## Work instruction
Please copy the last part of the entries exactly: the line that has "These are great" and every line up to and including the end, nothing more.

[Saved entries]
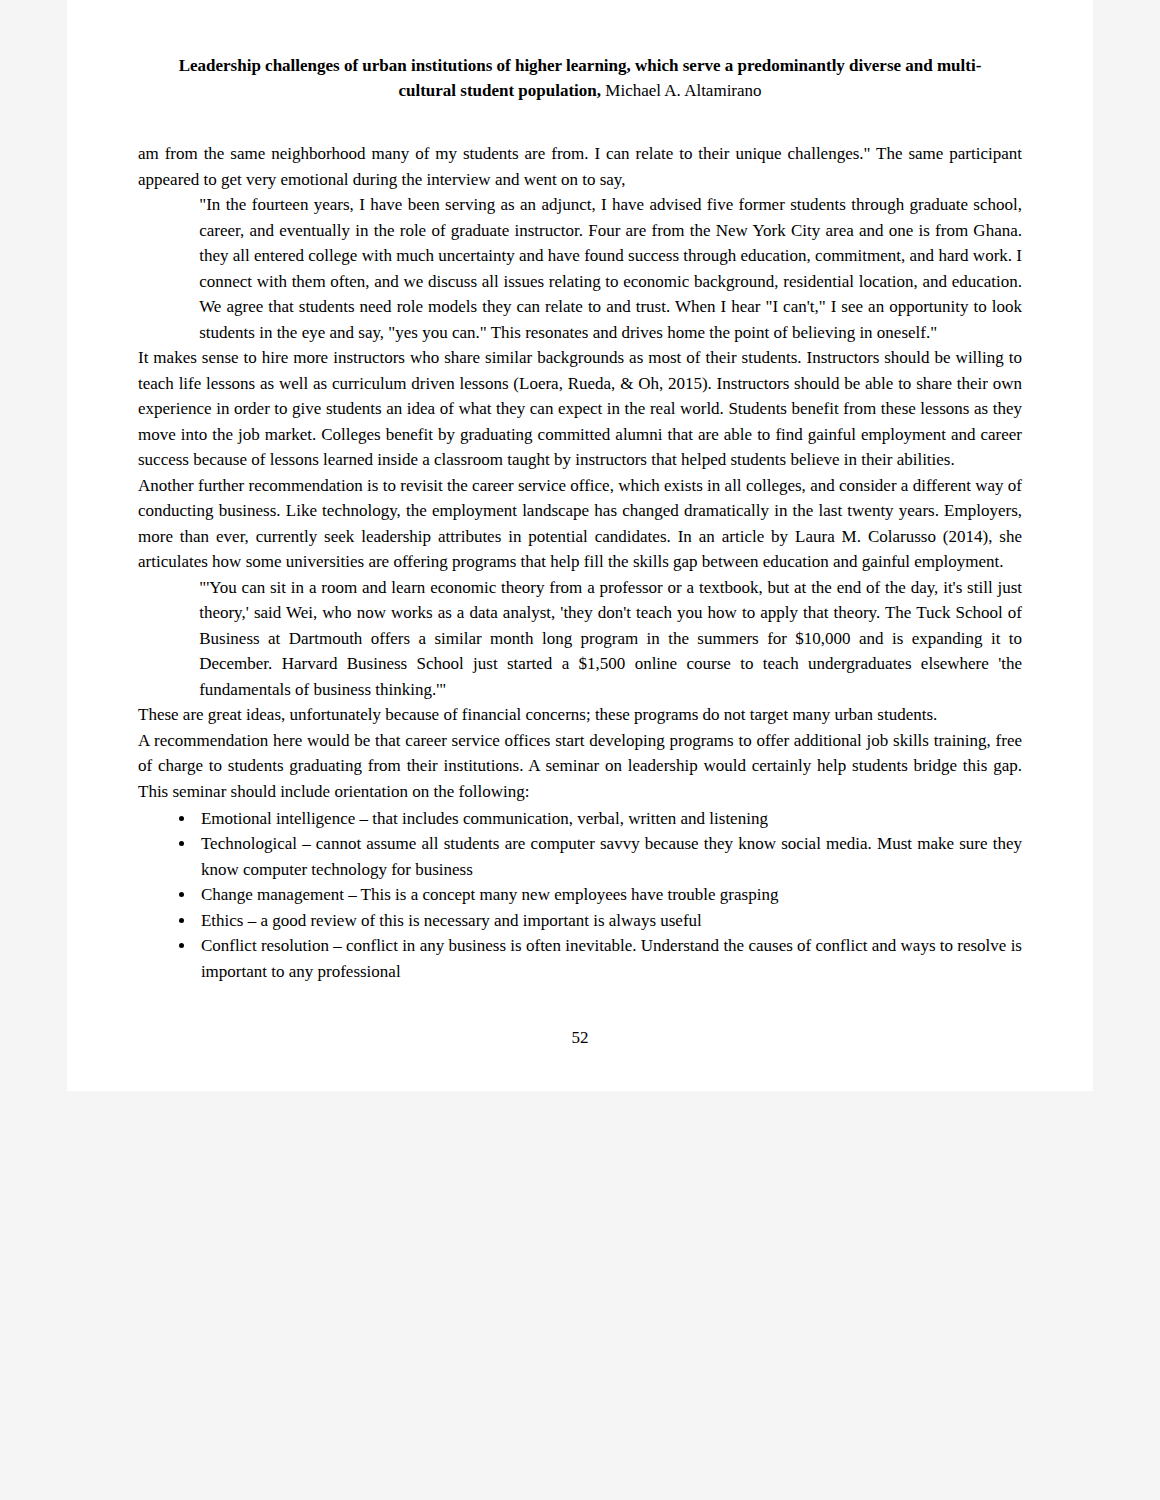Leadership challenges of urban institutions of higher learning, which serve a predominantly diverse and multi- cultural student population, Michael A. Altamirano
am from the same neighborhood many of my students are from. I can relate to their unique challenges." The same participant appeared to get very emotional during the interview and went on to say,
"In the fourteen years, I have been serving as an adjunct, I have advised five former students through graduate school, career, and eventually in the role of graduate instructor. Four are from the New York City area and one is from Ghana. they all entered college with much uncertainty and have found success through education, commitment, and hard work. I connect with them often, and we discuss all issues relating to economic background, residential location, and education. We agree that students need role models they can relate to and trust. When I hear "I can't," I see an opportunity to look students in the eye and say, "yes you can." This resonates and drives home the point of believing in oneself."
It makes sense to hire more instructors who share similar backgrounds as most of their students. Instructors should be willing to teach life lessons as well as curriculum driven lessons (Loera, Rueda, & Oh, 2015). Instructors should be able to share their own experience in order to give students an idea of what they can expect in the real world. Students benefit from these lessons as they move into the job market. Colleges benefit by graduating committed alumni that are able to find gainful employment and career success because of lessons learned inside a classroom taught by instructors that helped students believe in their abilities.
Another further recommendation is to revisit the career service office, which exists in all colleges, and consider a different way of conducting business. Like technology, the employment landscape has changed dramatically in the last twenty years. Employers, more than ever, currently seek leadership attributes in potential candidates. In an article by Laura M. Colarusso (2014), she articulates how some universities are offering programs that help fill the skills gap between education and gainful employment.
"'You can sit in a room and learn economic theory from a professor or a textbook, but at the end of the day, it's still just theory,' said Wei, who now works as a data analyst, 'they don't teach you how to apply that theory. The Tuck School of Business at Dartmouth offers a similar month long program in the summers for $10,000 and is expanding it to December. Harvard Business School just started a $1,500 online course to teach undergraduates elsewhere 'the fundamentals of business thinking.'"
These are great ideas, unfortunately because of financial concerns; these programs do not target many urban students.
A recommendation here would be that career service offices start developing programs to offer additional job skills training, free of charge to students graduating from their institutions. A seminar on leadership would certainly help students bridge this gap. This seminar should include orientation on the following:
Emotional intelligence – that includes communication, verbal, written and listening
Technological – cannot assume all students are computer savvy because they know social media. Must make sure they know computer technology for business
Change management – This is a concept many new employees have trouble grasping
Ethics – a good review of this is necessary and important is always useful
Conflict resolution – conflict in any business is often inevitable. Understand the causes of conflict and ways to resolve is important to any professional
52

## Answer to the exercise
These are great ideas, unfortunately because of financial concerns; these programs do not target many urban students.
A recommendation here would be that career service offices start developing programs to offer additional job skills training, free of charge to students graduating from their institutions. A seminar on leadership would certainly help students bridge this gap. This seminar should include orientation on the following:
Emotional intelligence – that includes communication, verbal, written and listening
Technological – cannot assume all students are computer savvy because they know social media. Must make sure they know computer technology for business
Change management – This is a concept many new employees have trouble grasping
Ethics – a good review of this is necessary and important is always useful
Conflict resolution – conflict in any business is often inevitable. Understand the causes of conflict and ways to resolve is important to any professional
52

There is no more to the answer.